Gold - 1600s Brushed!

 

Now really apropos is our anticipatory piece from two weeks ago ("Gold's Near-Term Brush with the 1600s") as 'tis become reality. Gold (GLD) settled out the week yesterday (Friday) at 1698 (almost kissing where 'twas a year ago in the above chart) and has now traded in tow to as low as 1683. And that low is flirtatiously close to the defined bottom of the 1789-1672 structural support zone as shown in the following chart of Gold's weekly bars:

Further infused (as a week ago mused) is the annoyance of weathering price so abused.
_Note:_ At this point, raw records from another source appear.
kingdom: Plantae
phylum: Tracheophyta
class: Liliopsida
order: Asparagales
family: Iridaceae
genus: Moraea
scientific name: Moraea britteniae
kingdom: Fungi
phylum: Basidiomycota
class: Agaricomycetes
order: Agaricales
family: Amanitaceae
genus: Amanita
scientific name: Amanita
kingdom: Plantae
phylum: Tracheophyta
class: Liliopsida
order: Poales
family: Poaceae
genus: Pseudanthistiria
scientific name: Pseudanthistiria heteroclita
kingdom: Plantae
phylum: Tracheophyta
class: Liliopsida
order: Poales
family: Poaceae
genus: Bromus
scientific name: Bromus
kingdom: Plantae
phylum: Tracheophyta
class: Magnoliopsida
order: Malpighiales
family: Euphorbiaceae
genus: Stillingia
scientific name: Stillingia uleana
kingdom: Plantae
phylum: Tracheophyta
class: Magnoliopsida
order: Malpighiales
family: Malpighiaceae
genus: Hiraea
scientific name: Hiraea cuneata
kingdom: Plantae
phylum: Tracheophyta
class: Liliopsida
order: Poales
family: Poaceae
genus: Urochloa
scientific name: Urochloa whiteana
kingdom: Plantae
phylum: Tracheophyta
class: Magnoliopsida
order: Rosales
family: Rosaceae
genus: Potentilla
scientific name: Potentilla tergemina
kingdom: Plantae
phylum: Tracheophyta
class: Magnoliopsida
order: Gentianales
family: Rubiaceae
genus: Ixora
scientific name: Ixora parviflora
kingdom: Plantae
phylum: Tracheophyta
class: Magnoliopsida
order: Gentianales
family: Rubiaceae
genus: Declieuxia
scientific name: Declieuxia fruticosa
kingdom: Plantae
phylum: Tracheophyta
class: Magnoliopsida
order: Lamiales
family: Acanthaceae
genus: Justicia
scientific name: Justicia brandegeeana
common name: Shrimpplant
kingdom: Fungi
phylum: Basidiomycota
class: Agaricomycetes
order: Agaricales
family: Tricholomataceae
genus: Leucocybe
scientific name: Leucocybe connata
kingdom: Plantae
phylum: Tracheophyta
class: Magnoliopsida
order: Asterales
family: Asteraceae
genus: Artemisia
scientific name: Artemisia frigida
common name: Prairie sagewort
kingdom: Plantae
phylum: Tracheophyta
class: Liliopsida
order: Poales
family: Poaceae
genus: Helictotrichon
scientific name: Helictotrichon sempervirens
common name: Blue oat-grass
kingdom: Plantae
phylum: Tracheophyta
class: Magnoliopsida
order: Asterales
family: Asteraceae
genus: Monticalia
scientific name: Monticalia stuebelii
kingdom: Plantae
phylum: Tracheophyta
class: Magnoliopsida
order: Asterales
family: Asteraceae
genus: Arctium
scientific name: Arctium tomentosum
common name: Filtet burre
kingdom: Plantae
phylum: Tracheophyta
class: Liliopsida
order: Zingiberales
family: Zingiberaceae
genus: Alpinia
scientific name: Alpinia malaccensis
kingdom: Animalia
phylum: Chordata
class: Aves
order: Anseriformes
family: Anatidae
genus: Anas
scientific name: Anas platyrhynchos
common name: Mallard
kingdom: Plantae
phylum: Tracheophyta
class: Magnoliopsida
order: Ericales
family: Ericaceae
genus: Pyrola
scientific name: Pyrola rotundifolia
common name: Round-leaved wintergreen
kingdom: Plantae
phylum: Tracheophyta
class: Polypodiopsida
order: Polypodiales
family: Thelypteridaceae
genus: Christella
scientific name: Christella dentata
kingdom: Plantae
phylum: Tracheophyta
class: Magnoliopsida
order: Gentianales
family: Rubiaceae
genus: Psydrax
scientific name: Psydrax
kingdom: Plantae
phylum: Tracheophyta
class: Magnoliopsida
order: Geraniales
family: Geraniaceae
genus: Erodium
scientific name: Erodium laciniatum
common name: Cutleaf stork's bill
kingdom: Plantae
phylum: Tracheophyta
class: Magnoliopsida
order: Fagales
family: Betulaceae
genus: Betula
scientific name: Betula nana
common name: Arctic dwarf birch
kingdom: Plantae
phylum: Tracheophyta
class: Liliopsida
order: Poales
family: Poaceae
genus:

Obviously per the graphic's rightmost declining red dots, the parabolic trend (our friend?) is Short, but as we've sassed in the past, "...with friends like that, who needs enemies..."

"Uh, mmb, are you going to also mention the deeper COVID 1704-1451 zone?"

Well clearly 'tis there, Squire, but best that we not mention it, as:

a) 'tis comprehensively nonsensical for Gold to venture much lower from here;

b) we don't want to unduly shock our valued readership; and

c) why trade lower when our forecast high for this year of 2401 means Gold trade higher?

Moreover, always maintain in mind that price historically "reverts to the mean" (if you will) of its currency-debased value (even as adjusted for the relatively wee increases in the supply of Gold) which per our opening Scoreboard today puts price at 3710. Other pop-valuation schemes of where Gold "ought be" we deem as comparatively meaningless.

Speaking of means, we've been herein wary for some time of Gold's price having traveled so far above its stalwart 300-day moving average that a technical correction was realistically in the cards: and there it starkly shows at right in the following graphic of price's daily closes across the past ten years. Such reversion to that mean now seen, 'tis time for Gold to hit the brakes whilst wresting the steering wheel into full 180° lock, let it snap back to center, pop the clutch and hit the throttle!